> **Provided text**
"""
I'm taking the liberty of reposting this detailed description of how real world scientists calculate the greenhouse effect.  It's a follow up to my previous post and my conversation with another character who thinks climate scientists have their calculations all wrong.

Calculating the greenhouse effect

By Gavin Schmidt  (Gavin who? link here) @ 21 January 2006  @  RealClimate.org 

Filed under:  Climate Science  Greenhouse gases 
In another forum (on a planet far, far away), the following quote recently came up:
{And get's regurgitated ad nauseam to this day, thus the need to repost this authoritative and most informative article.}
….the combined effect of these greenhouse gases is to warm Earth’s atmosphere by about 33 ºC, from a chilly -18 ºC in their absence to a pleasant +15 ºC in their presence. 95% (31.35 ºC) of this warming is produced by water vapour, which is far and away the most important greenhouse gas. The other trace gases contribute 5% (1.65 ºC) of the greenhouse warming, amongst which carbon dioxide corresponds to 3.65% (1.19 ºC). The human-caused contribution corresponds to about 3% of the total carbon dioxide in the present atmosphere, the great majority of which is derived from natural sources. Therefore, the probable effect of human-injected carbon dioxide is a miniscule 0.12% of the greenhouse warming, that is a temperature rise of 0.036 ºC. Put another way, 99.88% of the greenhouse effect has nothing to do with carbon dioxide emissions from human activity8.
"""
> **Actions to take**
**a.** List each line of the records that contains the string "skText".
**b.** Extend the text on calculating the greenhouse effect, starting right after its final sentence.

> **Dataset content**
"""
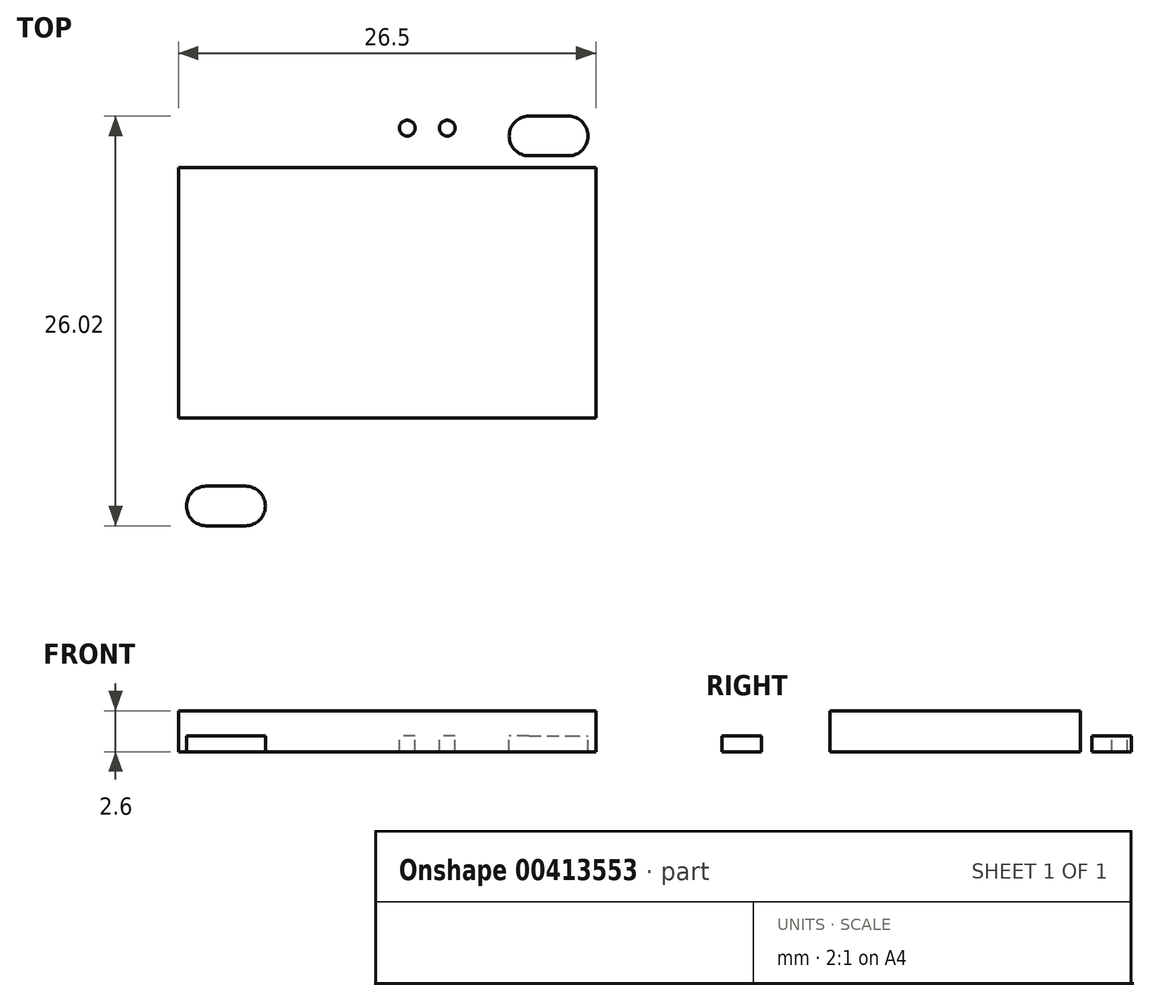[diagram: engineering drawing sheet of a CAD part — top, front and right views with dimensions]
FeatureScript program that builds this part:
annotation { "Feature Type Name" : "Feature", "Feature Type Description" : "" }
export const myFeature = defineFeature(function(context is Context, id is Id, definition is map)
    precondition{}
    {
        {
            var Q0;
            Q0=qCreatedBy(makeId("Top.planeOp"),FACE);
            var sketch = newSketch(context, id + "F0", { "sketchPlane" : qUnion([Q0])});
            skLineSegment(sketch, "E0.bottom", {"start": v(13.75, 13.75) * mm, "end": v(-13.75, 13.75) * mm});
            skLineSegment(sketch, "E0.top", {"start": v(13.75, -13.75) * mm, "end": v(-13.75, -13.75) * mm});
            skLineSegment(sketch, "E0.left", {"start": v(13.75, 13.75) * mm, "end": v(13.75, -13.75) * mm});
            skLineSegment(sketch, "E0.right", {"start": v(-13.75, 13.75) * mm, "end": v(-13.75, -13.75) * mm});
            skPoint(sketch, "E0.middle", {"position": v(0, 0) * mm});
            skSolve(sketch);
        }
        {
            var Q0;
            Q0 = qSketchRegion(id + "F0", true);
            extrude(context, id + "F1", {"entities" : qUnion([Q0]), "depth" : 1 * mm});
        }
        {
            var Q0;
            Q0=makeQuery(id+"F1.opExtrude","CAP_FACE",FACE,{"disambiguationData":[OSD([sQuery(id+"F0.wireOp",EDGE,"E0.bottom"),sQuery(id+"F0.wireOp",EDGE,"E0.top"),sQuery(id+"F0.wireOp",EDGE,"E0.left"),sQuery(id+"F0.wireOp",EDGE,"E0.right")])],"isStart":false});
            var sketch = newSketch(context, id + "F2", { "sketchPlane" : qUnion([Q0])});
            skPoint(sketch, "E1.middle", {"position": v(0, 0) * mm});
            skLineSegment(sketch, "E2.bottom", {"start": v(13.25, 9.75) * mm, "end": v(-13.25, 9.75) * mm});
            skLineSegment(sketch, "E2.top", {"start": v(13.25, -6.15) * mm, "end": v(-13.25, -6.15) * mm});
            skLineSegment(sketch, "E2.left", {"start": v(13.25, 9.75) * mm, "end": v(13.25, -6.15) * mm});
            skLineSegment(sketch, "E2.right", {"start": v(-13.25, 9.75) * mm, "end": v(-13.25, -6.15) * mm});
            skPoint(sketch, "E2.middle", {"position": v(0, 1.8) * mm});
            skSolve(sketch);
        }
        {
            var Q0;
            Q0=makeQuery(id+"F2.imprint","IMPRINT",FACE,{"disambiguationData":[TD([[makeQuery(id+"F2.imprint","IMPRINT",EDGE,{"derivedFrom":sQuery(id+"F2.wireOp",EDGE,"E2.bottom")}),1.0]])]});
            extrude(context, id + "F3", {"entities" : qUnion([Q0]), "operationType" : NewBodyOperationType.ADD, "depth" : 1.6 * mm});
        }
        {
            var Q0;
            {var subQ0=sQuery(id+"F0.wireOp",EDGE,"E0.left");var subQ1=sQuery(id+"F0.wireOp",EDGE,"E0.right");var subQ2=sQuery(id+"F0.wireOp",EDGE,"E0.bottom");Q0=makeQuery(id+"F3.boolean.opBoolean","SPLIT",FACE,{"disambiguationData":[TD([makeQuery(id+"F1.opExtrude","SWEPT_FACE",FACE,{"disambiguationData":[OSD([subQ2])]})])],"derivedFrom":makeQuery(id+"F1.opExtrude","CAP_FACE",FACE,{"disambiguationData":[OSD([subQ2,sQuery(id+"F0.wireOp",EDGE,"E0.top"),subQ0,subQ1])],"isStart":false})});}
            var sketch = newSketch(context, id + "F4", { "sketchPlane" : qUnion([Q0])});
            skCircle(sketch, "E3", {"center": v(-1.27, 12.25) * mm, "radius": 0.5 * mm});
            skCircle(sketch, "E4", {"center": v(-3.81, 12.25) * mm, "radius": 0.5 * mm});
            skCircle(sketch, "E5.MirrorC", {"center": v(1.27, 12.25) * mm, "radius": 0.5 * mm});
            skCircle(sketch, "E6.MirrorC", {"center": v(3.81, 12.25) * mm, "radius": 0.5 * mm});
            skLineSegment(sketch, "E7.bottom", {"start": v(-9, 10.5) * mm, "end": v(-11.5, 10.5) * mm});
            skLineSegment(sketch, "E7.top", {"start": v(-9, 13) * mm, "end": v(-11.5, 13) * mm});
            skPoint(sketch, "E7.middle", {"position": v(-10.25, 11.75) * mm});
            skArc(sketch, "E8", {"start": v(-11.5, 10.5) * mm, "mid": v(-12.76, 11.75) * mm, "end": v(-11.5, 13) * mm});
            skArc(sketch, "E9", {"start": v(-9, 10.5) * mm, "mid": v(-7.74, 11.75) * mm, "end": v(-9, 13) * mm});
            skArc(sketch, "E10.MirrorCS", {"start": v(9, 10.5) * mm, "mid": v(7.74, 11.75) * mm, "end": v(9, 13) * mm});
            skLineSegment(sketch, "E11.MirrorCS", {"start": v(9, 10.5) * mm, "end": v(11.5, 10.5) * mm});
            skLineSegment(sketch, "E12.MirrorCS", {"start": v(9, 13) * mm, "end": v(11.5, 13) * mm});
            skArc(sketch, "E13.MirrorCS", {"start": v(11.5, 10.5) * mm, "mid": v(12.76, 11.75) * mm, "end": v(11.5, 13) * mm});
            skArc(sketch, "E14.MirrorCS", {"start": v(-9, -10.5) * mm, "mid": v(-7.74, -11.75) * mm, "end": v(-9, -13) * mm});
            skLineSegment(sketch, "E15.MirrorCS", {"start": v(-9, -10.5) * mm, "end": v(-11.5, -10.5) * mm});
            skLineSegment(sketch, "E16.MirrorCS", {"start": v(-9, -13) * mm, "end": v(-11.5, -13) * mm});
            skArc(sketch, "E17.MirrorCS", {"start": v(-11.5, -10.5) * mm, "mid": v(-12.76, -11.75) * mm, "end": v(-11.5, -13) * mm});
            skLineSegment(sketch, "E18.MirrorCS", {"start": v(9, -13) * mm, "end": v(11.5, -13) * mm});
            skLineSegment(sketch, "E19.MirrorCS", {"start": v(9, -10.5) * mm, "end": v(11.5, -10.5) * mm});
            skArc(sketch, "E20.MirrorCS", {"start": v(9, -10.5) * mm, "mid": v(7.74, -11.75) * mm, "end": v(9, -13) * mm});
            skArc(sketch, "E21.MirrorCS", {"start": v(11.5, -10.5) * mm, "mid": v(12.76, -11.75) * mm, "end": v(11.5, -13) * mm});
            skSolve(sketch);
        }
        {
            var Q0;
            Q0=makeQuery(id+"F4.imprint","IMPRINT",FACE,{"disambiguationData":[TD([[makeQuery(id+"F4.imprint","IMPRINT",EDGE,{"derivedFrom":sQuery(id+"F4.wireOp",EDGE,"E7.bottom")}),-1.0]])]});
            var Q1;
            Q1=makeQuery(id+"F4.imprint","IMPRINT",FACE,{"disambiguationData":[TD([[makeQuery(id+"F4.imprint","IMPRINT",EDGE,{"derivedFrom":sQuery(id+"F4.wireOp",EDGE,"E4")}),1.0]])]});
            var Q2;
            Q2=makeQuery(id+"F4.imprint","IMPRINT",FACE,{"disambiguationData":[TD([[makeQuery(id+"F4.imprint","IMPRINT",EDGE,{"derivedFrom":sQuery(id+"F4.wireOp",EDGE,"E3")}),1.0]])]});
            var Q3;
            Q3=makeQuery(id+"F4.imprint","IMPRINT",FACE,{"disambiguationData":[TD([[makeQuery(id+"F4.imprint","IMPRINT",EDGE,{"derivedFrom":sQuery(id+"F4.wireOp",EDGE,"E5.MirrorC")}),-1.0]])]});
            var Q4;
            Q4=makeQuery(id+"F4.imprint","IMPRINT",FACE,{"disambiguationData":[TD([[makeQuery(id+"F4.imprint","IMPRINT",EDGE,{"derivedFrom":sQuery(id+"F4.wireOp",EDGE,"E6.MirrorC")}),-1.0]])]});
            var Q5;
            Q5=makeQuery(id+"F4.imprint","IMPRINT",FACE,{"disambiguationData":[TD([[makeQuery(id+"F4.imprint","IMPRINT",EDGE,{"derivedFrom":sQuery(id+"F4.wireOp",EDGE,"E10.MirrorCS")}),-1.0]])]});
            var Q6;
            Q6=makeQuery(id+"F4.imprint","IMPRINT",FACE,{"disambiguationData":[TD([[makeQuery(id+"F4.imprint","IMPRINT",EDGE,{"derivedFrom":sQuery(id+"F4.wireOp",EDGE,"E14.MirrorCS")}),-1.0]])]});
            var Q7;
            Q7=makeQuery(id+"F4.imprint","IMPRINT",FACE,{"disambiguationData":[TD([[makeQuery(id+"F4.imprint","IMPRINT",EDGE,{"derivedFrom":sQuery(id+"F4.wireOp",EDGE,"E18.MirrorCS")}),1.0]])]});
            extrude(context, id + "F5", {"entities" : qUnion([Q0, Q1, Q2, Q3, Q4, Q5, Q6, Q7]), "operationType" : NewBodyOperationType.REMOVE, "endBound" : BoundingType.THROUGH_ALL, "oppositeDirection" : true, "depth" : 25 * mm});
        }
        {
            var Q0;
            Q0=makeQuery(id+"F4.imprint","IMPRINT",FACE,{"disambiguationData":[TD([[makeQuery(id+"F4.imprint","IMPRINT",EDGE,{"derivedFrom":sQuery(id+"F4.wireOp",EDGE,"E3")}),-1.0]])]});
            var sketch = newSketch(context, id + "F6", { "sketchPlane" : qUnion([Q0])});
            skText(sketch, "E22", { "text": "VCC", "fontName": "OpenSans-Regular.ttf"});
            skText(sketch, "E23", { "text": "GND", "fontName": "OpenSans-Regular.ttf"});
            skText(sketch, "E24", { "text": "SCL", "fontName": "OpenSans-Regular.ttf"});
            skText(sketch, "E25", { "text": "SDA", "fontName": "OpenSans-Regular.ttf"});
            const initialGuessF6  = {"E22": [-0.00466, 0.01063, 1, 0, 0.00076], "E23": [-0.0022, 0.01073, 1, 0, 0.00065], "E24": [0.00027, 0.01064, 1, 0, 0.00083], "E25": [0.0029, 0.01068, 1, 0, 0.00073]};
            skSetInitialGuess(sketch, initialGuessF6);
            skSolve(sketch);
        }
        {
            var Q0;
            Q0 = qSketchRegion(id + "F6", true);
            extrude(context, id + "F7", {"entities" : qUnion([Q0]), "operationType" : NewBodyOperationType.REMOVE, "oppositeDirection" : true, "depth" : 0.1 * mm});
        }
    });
"""
"""
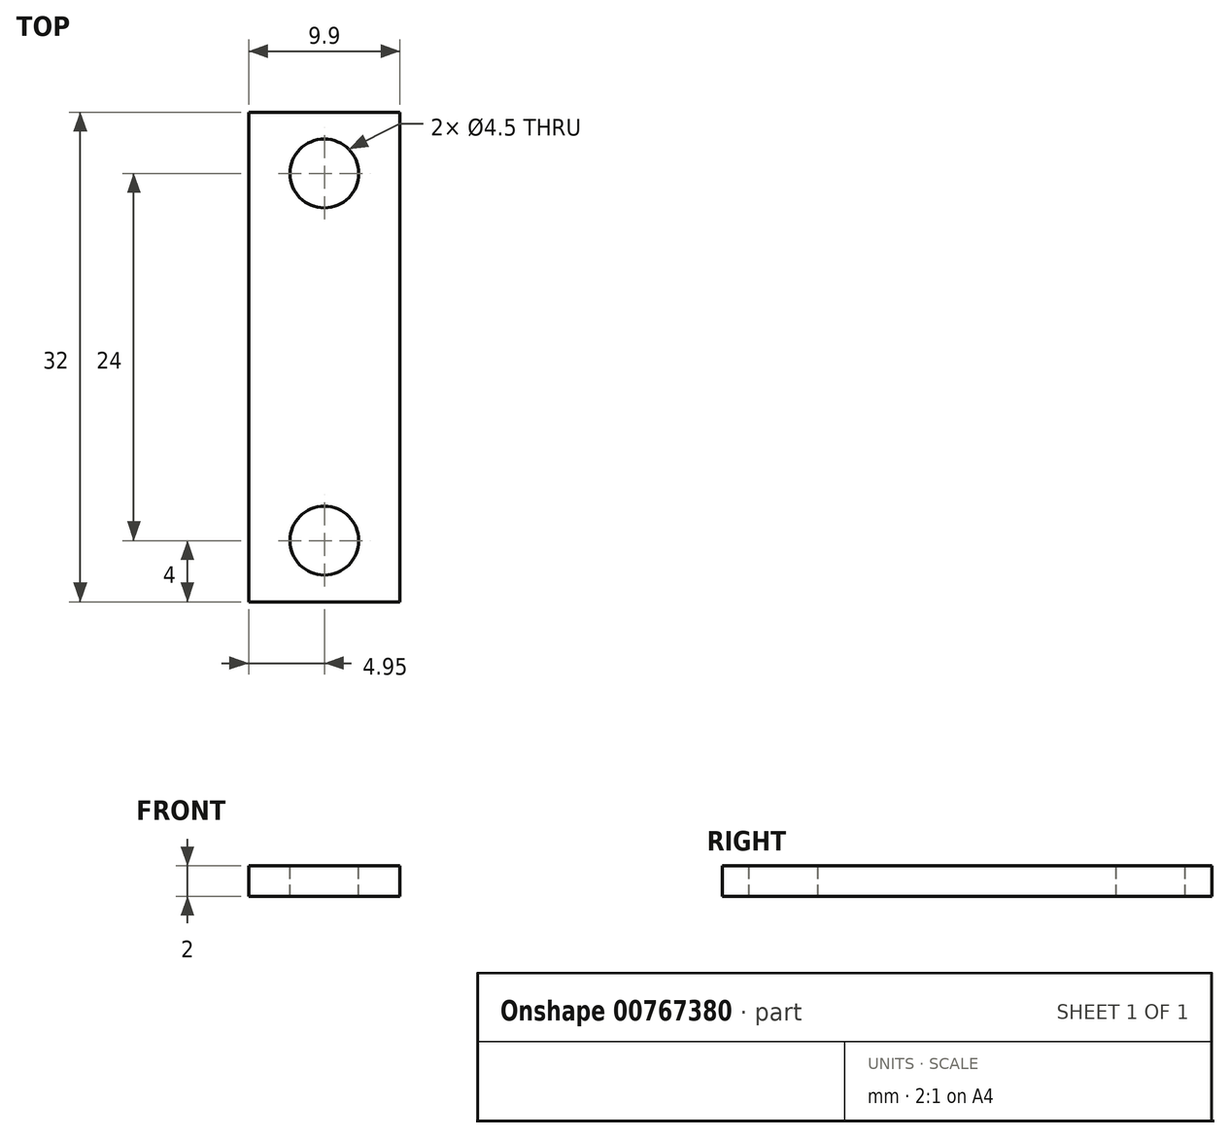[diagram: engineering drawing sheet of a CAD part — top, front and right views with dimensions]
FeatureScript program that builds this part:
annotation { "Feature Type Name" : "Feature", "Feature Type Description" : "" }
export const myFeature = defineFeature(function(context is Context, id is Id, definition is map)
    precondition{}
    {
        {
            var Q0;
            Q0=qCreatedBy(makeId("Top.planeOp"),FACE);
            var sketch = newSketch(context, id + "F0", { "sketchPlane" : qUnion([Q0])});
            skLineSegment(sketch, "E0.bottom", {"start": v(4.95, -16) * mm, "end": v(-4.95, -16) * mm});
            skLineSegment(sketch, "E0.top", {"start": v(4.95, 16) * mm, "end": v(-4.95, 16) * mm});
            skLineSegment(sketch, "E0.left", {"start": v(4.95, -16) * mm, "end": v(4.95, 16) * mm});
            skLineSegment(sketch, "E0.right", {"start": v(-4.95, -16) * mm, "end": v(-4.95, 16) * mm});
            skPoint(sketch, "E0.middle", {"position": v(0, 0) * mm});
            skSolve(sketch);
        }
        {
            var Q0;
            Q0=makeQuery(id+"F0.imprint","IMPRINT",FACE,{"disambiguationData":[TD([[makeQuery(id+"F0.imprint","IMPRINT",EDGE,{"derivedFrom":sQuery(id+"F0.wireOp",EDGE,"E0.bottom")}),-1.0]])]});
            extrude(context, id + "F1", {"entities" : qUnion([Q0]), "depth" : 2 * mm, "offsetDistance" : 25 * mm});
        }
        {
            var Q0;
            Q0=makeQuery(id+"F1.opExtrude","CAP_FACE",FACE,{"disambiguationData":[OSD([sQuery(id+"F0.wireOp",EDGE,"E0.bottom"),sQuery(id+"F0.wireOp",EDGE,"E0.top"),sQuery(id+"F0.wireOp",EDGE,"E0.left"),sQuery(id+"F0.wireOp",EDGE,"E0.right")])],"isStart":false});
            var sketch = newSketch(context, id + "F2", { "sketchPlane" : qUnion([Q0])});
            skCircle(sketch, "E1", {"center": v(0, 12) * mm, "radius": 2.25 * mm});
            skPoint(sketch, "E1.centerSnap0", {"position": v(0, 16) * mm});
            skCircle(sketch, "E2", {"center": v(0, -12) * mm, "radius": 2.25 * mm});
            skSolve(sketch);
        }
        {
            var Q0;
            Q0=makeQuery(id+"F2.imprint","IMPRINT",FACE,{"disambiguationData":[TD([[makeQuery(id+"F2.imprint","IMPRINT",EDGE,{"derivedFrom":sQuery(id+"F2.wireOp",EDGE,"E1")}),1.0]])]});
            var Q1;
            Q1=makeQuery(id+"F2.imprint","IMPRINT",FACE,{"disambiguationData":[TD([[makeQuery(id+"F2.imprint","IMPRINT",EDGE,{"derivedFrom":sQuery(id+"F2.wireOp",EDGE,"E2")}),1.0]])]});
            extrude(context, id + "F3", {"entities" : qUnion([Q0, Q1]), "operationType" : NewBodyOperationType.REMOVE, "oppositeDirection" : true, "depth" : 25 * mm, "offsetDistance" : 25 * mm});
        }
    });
"""
> **Answers to the problems**
**a.**
            skText(sketch, "E22", { "text": "VCC", "fontName": "OpenSans-Regular.ttf"});
            skText(sketch, "E23", { "text": "GND", "fontName": "OpenSans-Regular.ttf"});
            skText(sketch, "E24", { "text": "SCL", "fontName": "OpenSans-Regular.ttf"});
            skText(sketch, "E25", { "text": "SDA", "fontName": "OpenSans-Regular.ttf"});

**b.**
We’ve discussed the magnitude of the greenhouse effect before, but it might be helpful to step through this ‘back-of-the-agenda’ calculation and see what the numbers really give. (Deltoid has also had a go at some of these mis-statements). 

The quote comes from a lecture by an Australian climate ‘contrarian’ and frequent contributor to the southern hemisphere op-ed pages. Where did he get this from? One might assume that reference ‘8’ was a scientific text, but one would assume wrong. It was in fact our old friend at Fox News, who may in turn have picked up his (junk)science from here. It is not clear whether this is the original source, but it’s close enough. 
So, starting at the top:
  • “33 ºC” is the difference between the mean surface air temperature of the planet and the blackbody radiating temperature (i.e. the temperature a blackbody would need to radiate at to be in equilibrium with the incoming solar radiation given an albedo of about 0.3). So far so good. While that is one way to assess the strength of the basic greenhouse effect, another one is measure the amount of long wave radiation from the surface that is absorbed in the atmosphere (by greenhouse gases (incl. water vapour), clouds, aerosols, etc.). That is currently about 150 W/m2 and would be zero with no greenhouse effect at all. 
  • “95% of this warming is caused by water vapour”. This is sourced to a couple of chaps who may have worked for Accu-Weather, but a) is misquoted – their ’90-95%’ is for both water vapour and clouds, and b) just wrong and c) irrelevant anyway.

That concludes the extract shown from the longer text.